**WORK ORDER A:** From the text about Muslim societies, echo the words from "A Yearning for" to "to Western Europe.".
**WORK ORDER B:** According to the text about Muslim societies, how many Muslims died in the Iran-Iraq war of the 1980s?
**WORK ORDER C:** Say whether each statement agrees with the text about Muslim societies. Answer yes or no and quote the deciding words. (i) Cordoba in Spain was among the great Arab cities of the Golden Age. (ii) Oil brought prosperity. (iii) Islam was born in the 9th century.

**SOURCE TEXT:**

*** Block opens ***

At least in part, that deflation stems from a feeling shared by many that they are members of largely failed societies in which Islamic unity has been only a dream. More than 1 million Muslims died in the Iran-Iraq war of the 1980s; by at least one estimate, 75% of the world’s refugees today are Muslims fleeing Muslim countries. On top of that, oil did not bring prosperity, war with Israel brought neither victory nor peace, and political reforms sweeping the world from Latin America to Africa did not bring democracy to the Islamic “nation.”

A Yearning for the Golden Age of Islam

Once again, the Golden Age of Islam seems impossibly distant. It was an age, after the birth of Islam in the 7th century, when the great Arab cities--Cairo, Damascus, Baghdad, and Cordoba in Spain--were the intellectual centers of the world, nurturing the foremost philosophers and scientists as well as the finest libraries and universities to be found anywhere. From this trove of knowledge, Muslims would introduce the techniques of irrigation, navigation and geography to Western Europe.

*** Block closes ***

**GIVEN INFORMATION:**
*** Block opens ***

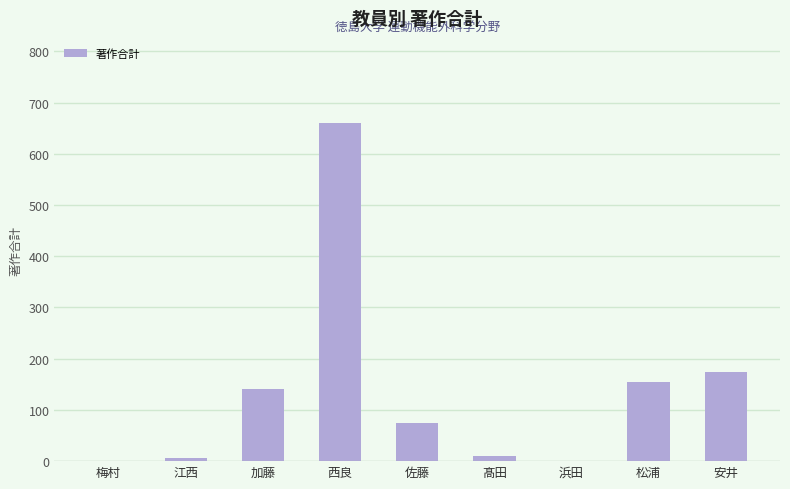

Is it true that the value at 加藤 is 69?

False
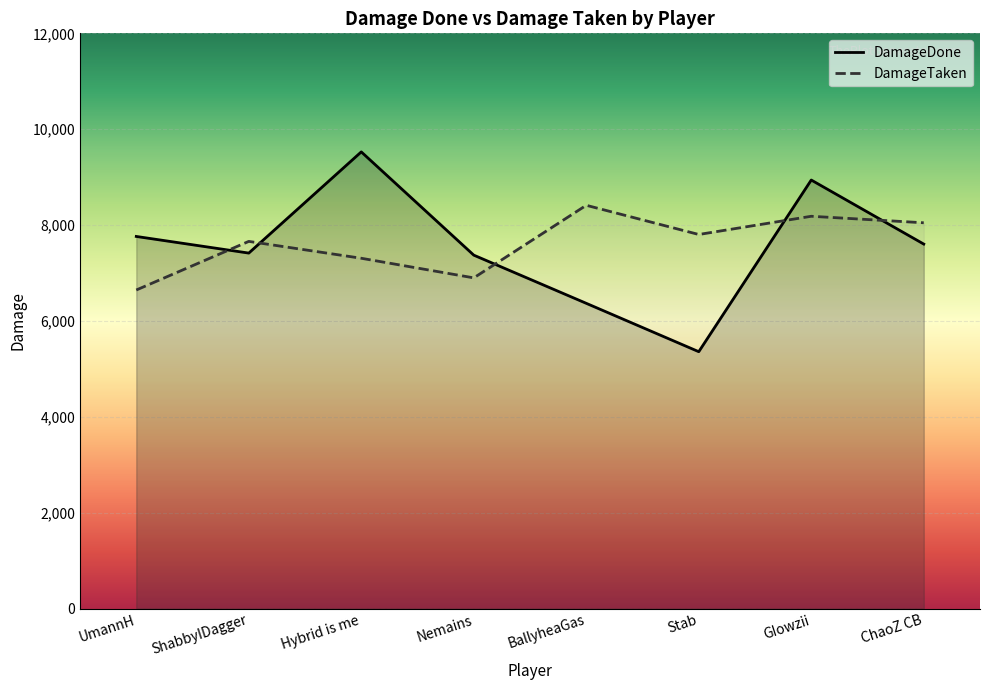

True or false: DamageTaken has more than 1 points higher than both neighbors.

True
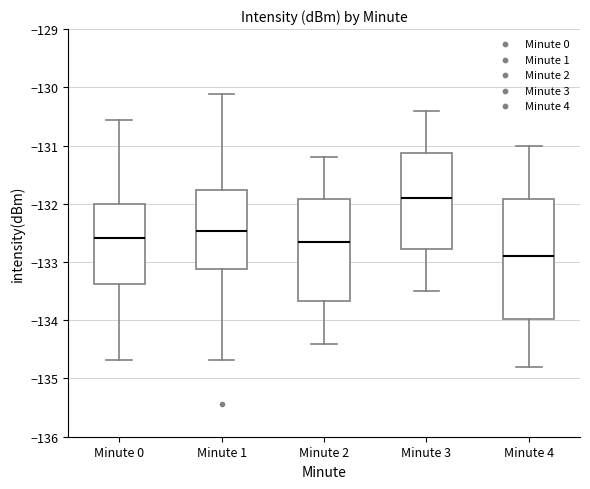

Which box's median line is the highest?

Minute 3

*** Block closes ***

**TASK SOLUTION A:**
A Yearning for the Golden Age of Islam

Once again, the Golden Age of Islam seems impossibly distant. It was an age, after the birth of Islam in the 7th century, when the great Arab cities--Cairo, Damascus, Baghdad, and Cordoba in Spain--were the intellectual centers of the world, nurturing the foremost philosophers and scientists as well as the finest libraries and universities to be found anywhere. From this trove of knowledge, Muslims would introduce the techniques of irrigation, navigation and geography to Western Europe.

**TASK SOLUTION B:** More than 1 million.

**TASK SOLUTION C:**
(i) Yes: "Cairo, Damascus, Baghdad, and Cordoba in Spain"
(ii) No: "oil did not bring prosperity"
(iii) No: "after the birth of Islam in the 7th century"